-------- GIVEN DATA --------

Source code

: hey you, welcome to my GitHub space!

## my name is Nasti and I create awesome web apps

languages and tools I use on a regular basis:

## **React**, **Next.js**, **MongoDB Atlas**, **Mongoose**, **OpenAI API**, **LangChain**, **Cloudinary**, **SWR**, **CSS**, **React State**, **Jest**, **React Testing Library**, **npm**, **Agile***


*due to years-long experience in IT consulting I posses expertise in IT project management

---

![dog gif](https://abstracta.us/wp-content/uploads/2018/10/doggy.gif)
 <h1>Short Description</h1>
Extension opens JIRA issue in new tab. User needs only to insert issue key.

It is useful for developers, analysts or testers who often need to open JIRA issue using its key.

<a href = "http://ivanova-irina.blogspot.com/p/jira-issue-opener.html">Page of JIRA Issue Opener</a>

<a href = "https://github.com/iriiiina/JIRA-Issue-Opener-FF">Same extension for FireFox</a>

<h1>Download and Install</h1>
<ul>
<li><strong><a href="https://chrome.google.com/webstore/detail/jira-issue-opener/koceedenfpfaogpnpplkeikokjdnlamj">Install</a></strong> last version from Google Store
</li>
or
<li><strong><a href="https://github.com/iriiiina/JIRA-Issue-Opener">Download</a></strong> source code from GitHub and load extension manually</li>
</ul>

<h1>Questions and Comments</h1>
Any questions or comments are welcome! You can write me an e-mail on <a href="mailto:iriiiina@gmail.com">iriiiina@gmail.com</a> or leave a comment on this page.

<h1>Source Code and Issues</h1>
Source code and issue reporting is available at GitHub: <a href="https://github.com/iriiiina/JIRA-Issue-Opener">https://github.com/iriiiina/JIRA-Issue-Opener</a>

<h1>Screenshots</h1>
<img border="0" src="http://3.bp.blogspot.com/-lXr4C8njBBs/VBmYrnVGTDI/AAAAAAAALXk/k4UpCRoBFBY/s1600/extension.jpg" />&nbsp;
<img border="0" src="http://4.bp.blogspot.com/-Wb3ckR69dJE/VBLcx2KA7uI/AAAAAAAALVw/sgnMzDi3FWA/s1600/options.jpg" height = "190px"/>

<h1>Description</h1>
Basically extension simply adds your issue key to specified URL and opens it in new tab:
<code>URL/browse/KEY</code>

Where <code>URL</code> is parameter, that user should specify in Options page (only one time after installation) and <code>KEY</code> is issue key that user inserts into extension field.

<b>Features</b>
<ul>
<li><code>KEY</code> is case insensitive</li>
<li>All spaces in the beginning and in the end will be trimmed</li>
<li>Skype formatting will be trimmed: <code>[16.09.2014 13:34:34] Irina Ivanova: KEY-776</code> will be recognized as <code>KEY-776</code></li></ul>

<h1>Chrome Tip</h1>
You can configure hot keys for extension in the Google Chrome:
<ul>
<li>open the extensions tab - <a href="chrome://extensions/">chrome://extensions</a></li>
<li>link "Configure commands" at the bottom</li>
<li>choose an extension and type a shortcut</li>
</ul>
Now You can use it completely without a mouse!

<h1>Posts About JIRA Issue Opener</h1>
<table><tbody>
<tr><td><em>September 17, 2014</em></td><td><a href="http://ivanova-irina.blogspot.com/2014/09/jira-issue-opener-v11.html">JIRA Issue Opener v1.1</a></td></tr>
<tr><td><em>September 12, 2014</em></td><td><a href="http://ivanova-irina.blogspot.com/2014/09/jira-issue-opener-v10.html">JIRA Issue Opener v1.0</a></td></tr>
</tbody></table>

--------

▸ WHAT YOU ARE ASKED TO DO:
Rewrite all of the rows above, swapping every "new tab" for "new window" and leaving everything else unchanged.

▸ RESULT FOR THIS EXERCISE:
Source code

: hey you, welcome to my GitHub space!

## my name is Nasti and I create awesome web apps

languages and tools I use on a regular basis:

## **React**, **Next.js**, **MongoDB Atlas**, **Mongoose**, **OpenAI API**, **LangChain**, **Cloudinary**, **SWR**, **CSS**, **React State**, **Jest**, **React Testing Library**, **npm**, **Agile***


*due to years-long experience in IT consulting I posses expertise in IT project management

---

![dog gif](https://abstracta.us/wp-content/uploads/2018/10/doggy.gif)
 <h1>Short Description</h1>
Extension opens JIRA issue in new window. User needs only to insert issue key.

It is useful for developers, analysts or testers who often need to open JIRA issue using its key.

<a href = "http://ivanova-irina.blogspot.com/p/jira-issue-opener.html">Page of JIRA Issue Opener</a>

<a href = "https://github.com/iriiiina/JIRA-Issue-Opener-FF">Same extension for FireFox</a>

<h1>Download and Install</h1>
<ul>
<li><strong><a href="https://chrome.google.com/webstore/detail/jira-issue-opener/koceedenfpfaogpnpplkeikokjdnlamj">Install</a></strong> last version from Google Store
</li>
or
<li><strong><a href="https://github.com/iriiiina/JIRA-Issue-Opener">Download</a></strong> source code from GitHub and load extension manually</li>
</ul>

<h1>Questions and Comments</h1>
Any questions or comments are welcome! You can write me an e-mail on <a href="mailto:iriiiina@gmail.com">iriiiina@gmail.com</a> or leave a comment on this page.

<h1>Source Code and Issues</h1>
Source code and issue reporting is available at GitHub: <a href="https://github.com/iriiiina/JIRA-Issue-Opener">https://github.com/iriiiina/JIRA-Issue-Opener</a>

<h1>Screenshots</h1>
<img border="0" src="http://3.bp.blogspot.com/-lXr4C8njBBs/VBmYrnVGTDI/AAAAAAAALXk/k4UpCRoBFBY/s1600/extension.jpg" />&nbsp;
<img border="0" src="http://4.bp.blogspot.com/-Wb3ckR69dJE/VBLcx2KA7uI/AAAAAAAALVw/sgnMzDi3FWA/s1600/options.jpg" height = "190px"/>

<h1>Description</h1>
Basically extension simply adds your issue key to specified URL and opens it in new window:
<code>URL/browse/KEY</code>

Where <code>URL</code> is parameter, that user should specify in Options page (only one time after installation) and <code>KEY</code> is issue key that user inserts into extension field.

<b>Features</b>
<ul>
<li><code>KEY</code> is case insensitive</li>
<li>All spaces in the beginning and in the end will be trimmed</li>
<li>Skype formatting will be trimmed: <code>[16.09.2014 13:34:34] Irina Ivanova: KEY-776</code> will be recognized as <code>KEY-776</code></li></ul>

<h1>Chrome Tip</h1>
You can configure hot keys for extension in the Google Chrome:
<ul>
<li>open the extensions tab - <a href="chrome://extensions/">chrome://extensions</a></li>
<li>link "Configure commands" at the bottom</li>
<li>choose an extension and type a shortcut</li>
</ul>
Now You can use it completely without a mouse!

<h1>Posts About JIRA Issue Opener</h1>
<table><tbody>
<tr><td><em>September 17, 2014</em></td><td><a href="http://ivanova-irina.blogspot.com/2014/09/jira-issue-opener-v11.html">JIRA Issue Opener v1.1</a></td></tr>
<tr><td><em>September 12, 2014</em></td><td><a href="http://ivanova-irina.blogspot.com/2014/09/jira-issue-opener-v10.html">JIRA Issue Opener v1.0</a></td></tr>
</tbody></table>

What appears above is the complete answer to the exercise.